Travel can be very enjoyable, but it can also be stressful, and too many work-related trips can have a toll on our health. Opinions differ on whether to take vitamins or not, but after 20 years of doing so, I’m still here, so they haven’t done any harm. Given there is such a wide choice on the market, the question when a new one comes along is – why?
Eight Travel by Avrox is referred to on the packaging as a “Water Enhancer” but also as “a functional beverage for people who hate what travel does to their body”. Presumably this means what travel does to make us tired and dehydrated, rather than how it transports us to new places and back again, safely. This “food supplement” (again, another of the labels on the packaging), says it will help by giving us more energy.
So how does it do this? Before trying any, I rang Thomas Averre from Avrox to find out. I had three reasons for doing so. First, I wanted to know what was in it, second, why it was any different from other, less expensive supplements on the market, and third, because pretty much every other time I’ve tried similar products, I haven’t noticed any effect. Then the people who sent them get upset with me and tell me that “everyone else thinks they work”, which may be true, but so what?
Averre, who is the son of the founder of the company, told me: “Initially we aimed to develop the ultimate performance drink. There are lots of brands that offer drinks which are full of vitamins and minerals, and you can go to manufacturers to have one made.
“But whatever you create can also be easily replicated by a contract manufacturer, and there’s no value there, no patent. They are are differentiated by branding or marketing style. The aim here was to create something that would have a unique edge in the market, and so we went to an expert at the University of Oxford – Eleanor Stride, professor of biomedical engineering at St Catherine’s College – and, over a period of five years of research, we got to the creation of a bubble delivery system for the oxygen and vitamins in the drinks.
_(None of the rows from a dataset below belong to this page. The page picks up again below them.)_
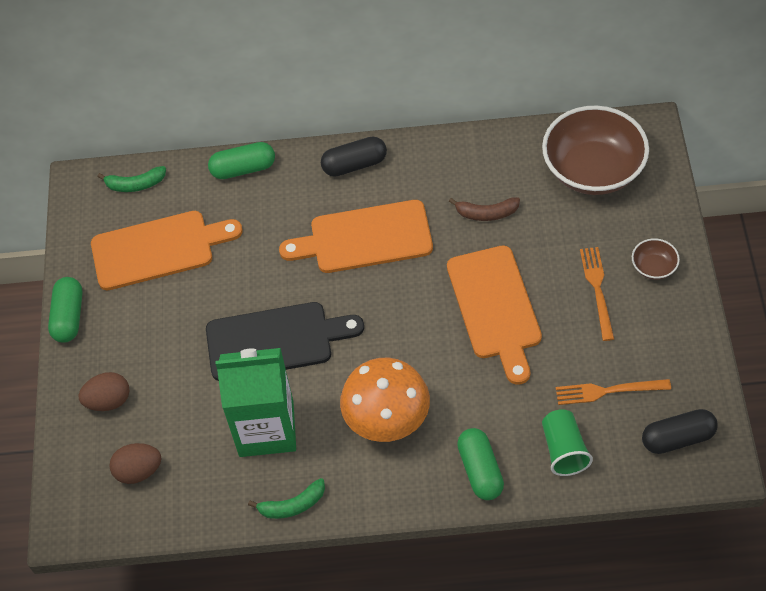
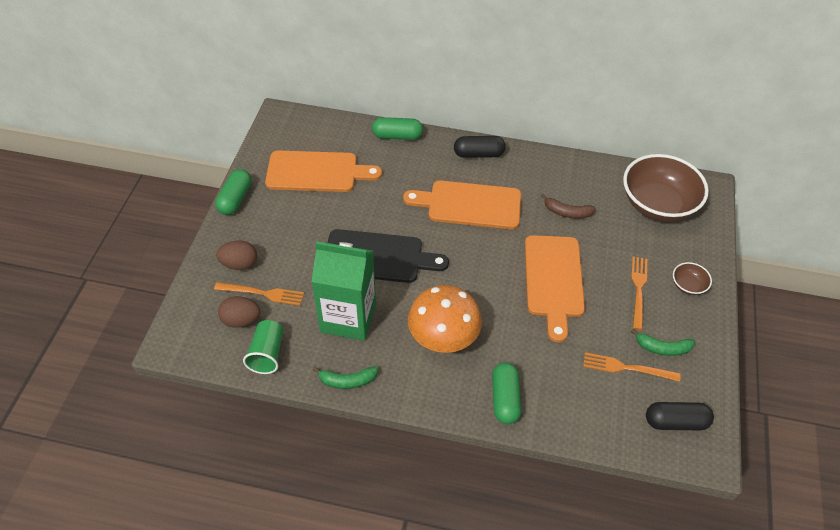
camera: 10 degrees right, 5 degrees down
(135, 184) = (317, 126): green banana -> green banana (662, 348)
(152, 430) = (263, 293): none -> orange fork
(564, 450) = (578, 403): green cup -> green cup (267, 354)

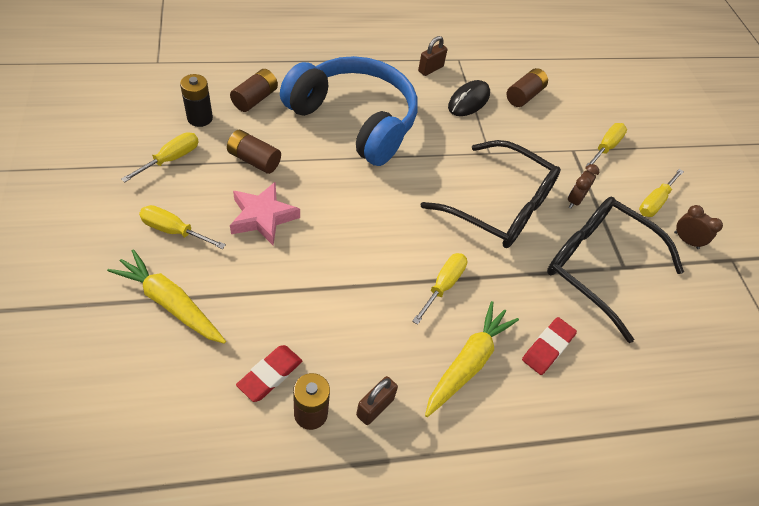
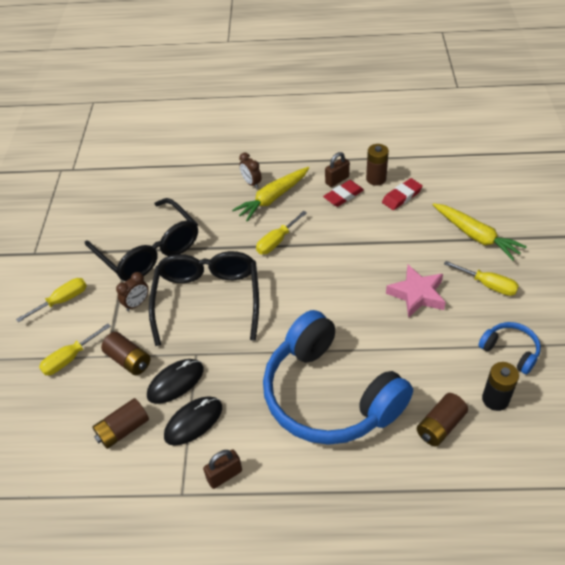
camera: 160 degrees left, 5 degrees down
(171, 159) = (510, 351): yellow screwdriver -> blue headphones
(254, 160) = (431, 348): brown battery -> brown battery (128, 360)
(497, 129) = (175, 382): none -> black mouse
(500, 207) = (208, 299): black glasses -> black glasses turned 45 degrees clockwise
(547, 347) = (215, 204): red eraser -> red eraser (343, 195)
(686, 240) = (60, 268): brown clock -> brown clock (251, 183)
“There are lots of oxygen products out there where oxygen is added to water, but you saturate oxygen very quickly if you do that. The formula we have developed means we have trapped the oxygen, developed the optimal mix of vitamins, and developed something that we think will help improve performance, so there is a global patent for this, with Avrox having the worldwide global commercial patent and the university retaining the research patent.
“We have identified through our testing that this enhances sport performance, but we also identified that travel fatigue would be a major market. A lot of what you have currently [available] are fizzy tablets that you drop into water. But they don’t really have much of an effect. The pressure in an aircraft means there is less oxygen during the journey.
“So what we are saying is that this is not a jet lag product, but it is a travel fatigue product because we recommend people take it after a flight, rather than during, and it will help beat tiredness when you get off. It does this by helping to re-oxygenate the body, because the technology means the micro-bubbles holding the oxygen are transported through the stomach wall, meaning it takes effect within ten minutes rather than a much longer period. So it is oxygen we are delivering rather than vitamins.”
So, in short, and perhaps this is a relief, there is no active secret ingredient. Instead, the research has identified that having iron and B12 in “specific and optimised quantities… will contribute to normal oxygen transport in the body and to the reduction of tiredness and fatigue, while vitamin B12 contributes to normal red blood cell formation and to the reduction of tiredness and fatigue”.
This means that when the solution is added to water and shaken, it “creates millions of tiny and stable micellar structures (similar to bubbles) which are able to hold oxygen and act fast”.
What’s it like?
Enough of the science. Time to try it. Added to water, the drink was refreshing, and I felt much better afterwards, but admittedly this was a one-off. It was also in the office, in the morning, with a hangover.
Since it’s aimed at travel fatigue more than curing hangovers, I then used it after getting off a long-haul flight to Hong Kong. The advice was to do it on landing, but I couldn’t think of a convenient place to try this and the toilets by the baggage carousel in Chek Lap Kok International Airport didn’t seem the place, so I waited until I got to the hotel. I also read the instructions for once. It said to put the solution into a small bottle half filled with water (it was the bottle I still had from the flight) and shake it for 30 seconds. This is quite a long time to shake anything vigorously, and I was definitely fatigued by the end. Also, make sure that the top is on. I had my thumb over the bottle top, which was lucky because it nearly went all over the wall of my hotel room.
Anyway, the drink was fizzy, and while I found the taste to be perfectly acceptable, it is hard to describe. It has the sensation of being almost viscous when you are drinking it, not at all like a vitamin tablet sensation. I definitely felt perked up after drinking it, but then went to bed anyway, because it was still early, and I was planning on going to the office after lunch.
I didn’t want to try to judge it on just these two occasions, so I have also tried it since with normal fatigue (two nights of less than five hours’ sleep) and then on another trip, this time short haul. I certainly think it gives you a lift, and helps tiredness. It is a subtle thing, not like taking some opiates, which of course I would not recommend anyway, but certainly more pronounced than normal vitamin drinks. I suppose the test is whether I’d buy some (these first few sachets were provided by Avrox), and after securing a 10 per cent discount for readers, and a 20 per cent discount for members of The Club by Business Traveller, I did make a purchase.